Pößnecker wird deutscher Meister nach sechs Stunden auf dem Motorrad

Oschersleben.  Der Pößnecker Motorrad-Rennfahrer Christoph Beinlich feiert in Oschersleben den Titel im Langstreckencup.

Verdiente Sektdusche für Christoph Beinlich.

Verdiente Sektdusche für Christoph Beinlich.

Foto: Jan Müller / OTZ

Mit einer Sektdusche wurde Christoph Beinlich nach einem strapaziösen und nervenaufreibenden Sechs-Stunden-Rennen von seiner Mannschaft in der Box empfangen.

Der Pößnecker und sein Ravenol-Endurance-Motorsport-Team durften den deutschen Meistertitel im Langstreckencup in der Klasse Moto 600 ausgiebig feiern. „Coole Sache für mich und das Team“, freute sich ein glücklicher Christoph Beinlich.
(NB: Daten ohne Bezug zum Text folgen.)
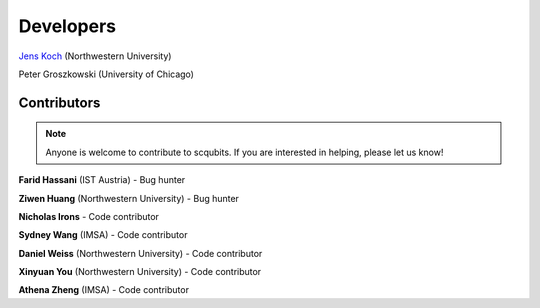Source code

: .. scqubits
   Copyright (C) 2019, Jens Koch & Peter Groszkowski

.. _developers:

************
Developers
************


`Jens Koch <https://sites.northwestern.edu/koch/>`_ (Northwestern University)

Peter Groszkowski (University of Chicago)


.. _developers-contributors:

============
Contributors
============

.. note::
	
	Anyone is welcome to contribute to scqubits.  If you are interested in helping, please let us know!


**Farid Hassani** (IST Austria) - Bug hunter

**Ziwen Huang** (Northwestern University) - Bug hunter

**Nicholas Irons** - Code contributor

**Sydney Wang** (IMSA) - Code contributor

**Daniel Weiss** (Northwestern University) - Code contributor

**Xinyuan You** (Northwestern University) - Code contributor

**Athena Zheng** (IMSA) - Code contributor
„Nachdem ich dieses Jahr aufgrund der ganzen coronabedingten Umstände nur sehr wenig zum Motorradrennfahren gekommen bin, nehme ich diesen Titel gerne mit.“ Allerdings sollte die Meisterfahrt im Motopark Oschersleben kein Spaziergang werden. Zusammen mit den Teamkollegen Ralf Eckert und Marco Conrad musste Christoph Beinlich lange um den Sieg bangen.

Ungeplanter Boxenstopp

Der Pößnecker legte seine Maschine in seinem zweiten von vier Stints unfreiwillig ab. „Das hatte einen ungeplanten Aufenthalt in der Box zur Folge. Die Reparatur konnte zwar in Windeseile gemeistert werden, aber der Ausflug warf uns von Rang eins auf Platz drei zurück“, berichtete der Pilot über sein Missgeschick.

Als wenig motorradfreundlich präsentierten sich die Wetterbedingungen. „Von einem kurzen Zeitfenster abgesehen, war die Strecke ausschließlich mit Regenreifen genießbar. Das gestaltete das ganze Unterfangen richtig kompliziert.“

Zittern bis zur letzten Runde

Aber das Team habe es verstanden, den Rückstand mit großer Risikobereitschaft zu egalisieren und so konnte sich Beinlich wieder an der Spitze des Feldes einordnen. „Wir wussten erst nach dem letzten Boxenstopp, ob es für uns reichen würde. Nachdem ich als Führender auf die Piste zurückkehren konnte, habe ich den Vorsprung bis ins Ziel verwaltet“, schilderte Christoph Beinlich seine letzten Runden.